The Senate has voted to prevent the nominated Iranian ambassador to the UN, Hamid Aboutalebi from entering the US due an his alleged role in the 1979-1981 hostage crisis.

A US Senate bill passed by unanimous consent Monday evening to ban the likely new Iranian UN ambassador, Hamid Aboutalebi from entering the country for his alleged role in the 1979-1981 hostage crises at the U.S. embassy in Tehran, is likely to develop into a diplomatic stalemate.

Iran is standing by its nomination and Farhan Haq, deputy UN spokesperson, told Anadolu Agency (AA) the United Nations will abstain from any comments “while it remains a bilateral issue,” a strong hint the UN will remain neutral in the dispute.

The next move is in Washington, with the House of Representatives likely to endorse the Senate vote. Any visa ban on Aboutalebi will then be sent for approval by the executive branch.

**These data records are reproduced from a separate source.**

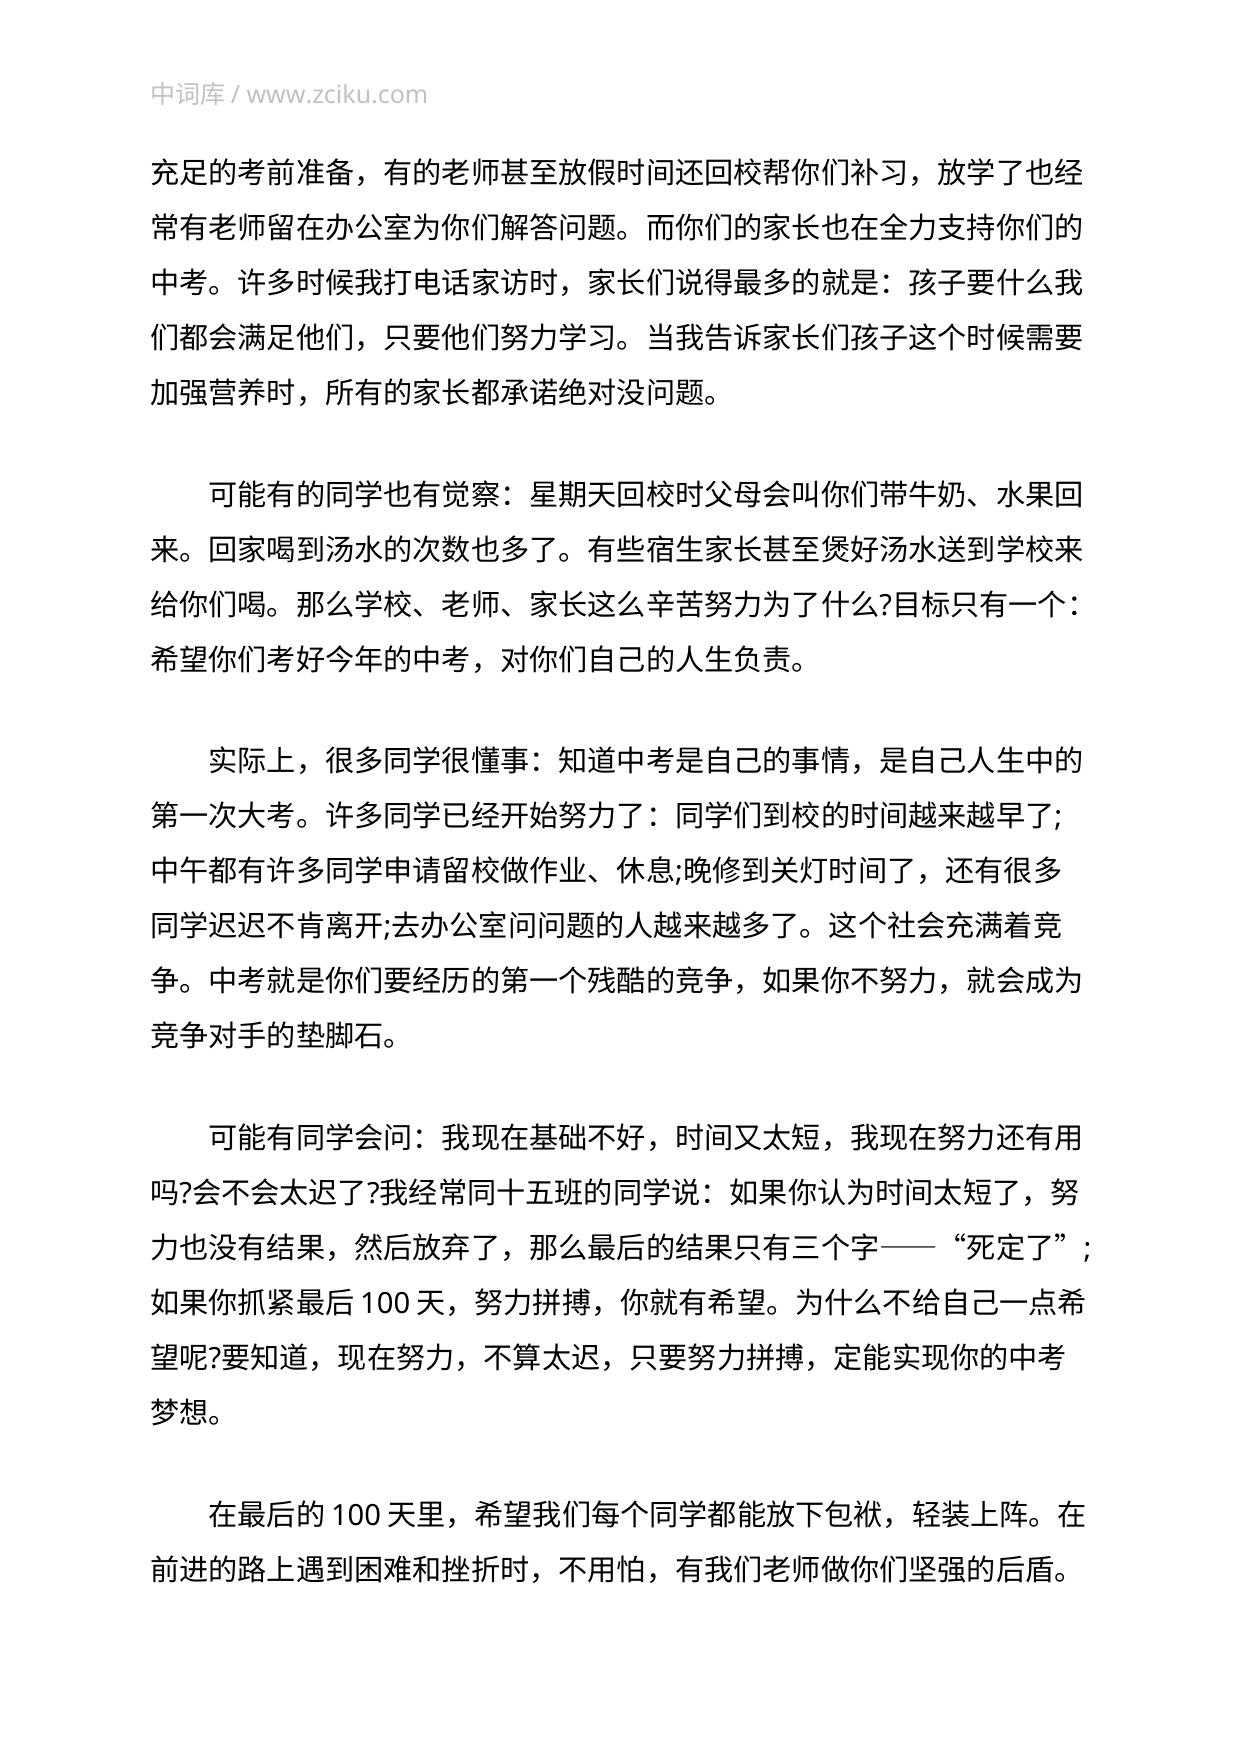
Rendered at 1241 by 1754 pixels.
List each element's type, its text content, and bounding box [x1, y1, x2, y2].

text 可能有的同学也有觉察：星期天回校时父母会叫你们带牛奶、水果回来。回家喝到汤水的次数也多了。有些宿生家长甚至煲好汤水送到学校来给你们喝。那么学校、老师、家长这么辛苦努力为了什么?目标只有一个：希望你们考好今年的中考，对你们自己的人生负责。 [150, 471, 1090, 678]
text 可能有同学会问：我现在基础不好，时间又太短，我现在努力还有用吗?会不会太迟了?我经常同十五班的同学说：如果你认为时间太短了，努力也没有结果，然后放弃了，那么最后的结果只有三个字——“死定了”;如果你抓紧最后100天，努力拼搏，你就有希望。为什么不给自己一点希望呢?要知道，现在努力，不算太迟，只要努力拼搏，定能实现你的中考梦想。 [150, 1114, 1090, 1432]
text 实际上，很多同学很懂事：知道中考是自己的事情，是自己人生中的第一次大考。许多同学已经开始努力了：同学们到校的时间越来越早了;中午都有许多同学申请留校做作业、休息;晚修到关灯时间了，还有很多同学迟迟不肯离开;去办公室问问题的人越来越多了。这个社会充满着竞争。中考就是你们要经历的第一个残酷的竞争，如果你不努力，就会成为竞争对手的垫脚石。 [150, 738, 1090, 1055]
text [150, 150, 1090, 412]
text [150, 1491, 1090, 1588]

U.S. lawmakers have accused Aboutalebi almost with one voice of involvement in the siege of the U.S. Embassy in Teheran, where 52 Americans were held hostage for 444 days three decades ago.

While Obama’s administration has not officially ruled on the issue diplomatic protocol is clear, the U.S. has to accept UN diplomats even from its adversaries, such as Cuba, North Korea, or Iran.

Aboutalebi has already served as Iran's ambassador to Australia, Belgium, the European Union and Italy. He is a close political advisor to moderate Iran president Hassan Rouhani.

- Nuclear Program

But the issue may become more than a bilateral one, since the dispute over Aboutalebi threatens to derail talks over Iran’s nuclear program in Vienna which looks to be in a critical phase.

That seemed not to concern the promoters of Monday’s legislation authored by Republican Senator Ted Cruz from Texas with significant help from Democratic Senator from New York Chuck Schumer. Cruz, described Tehran’s UN ambassador nomination as a “deliberate and unambiguous insult to the United States.”

The passing of the bill was “not the moment for diplomatic niceties,” Senator Cruz said, indicating American lawmakers in fact at least partly reflected on the larger strategic threats to the U.S. represented by Iran’s nuclear ambitions.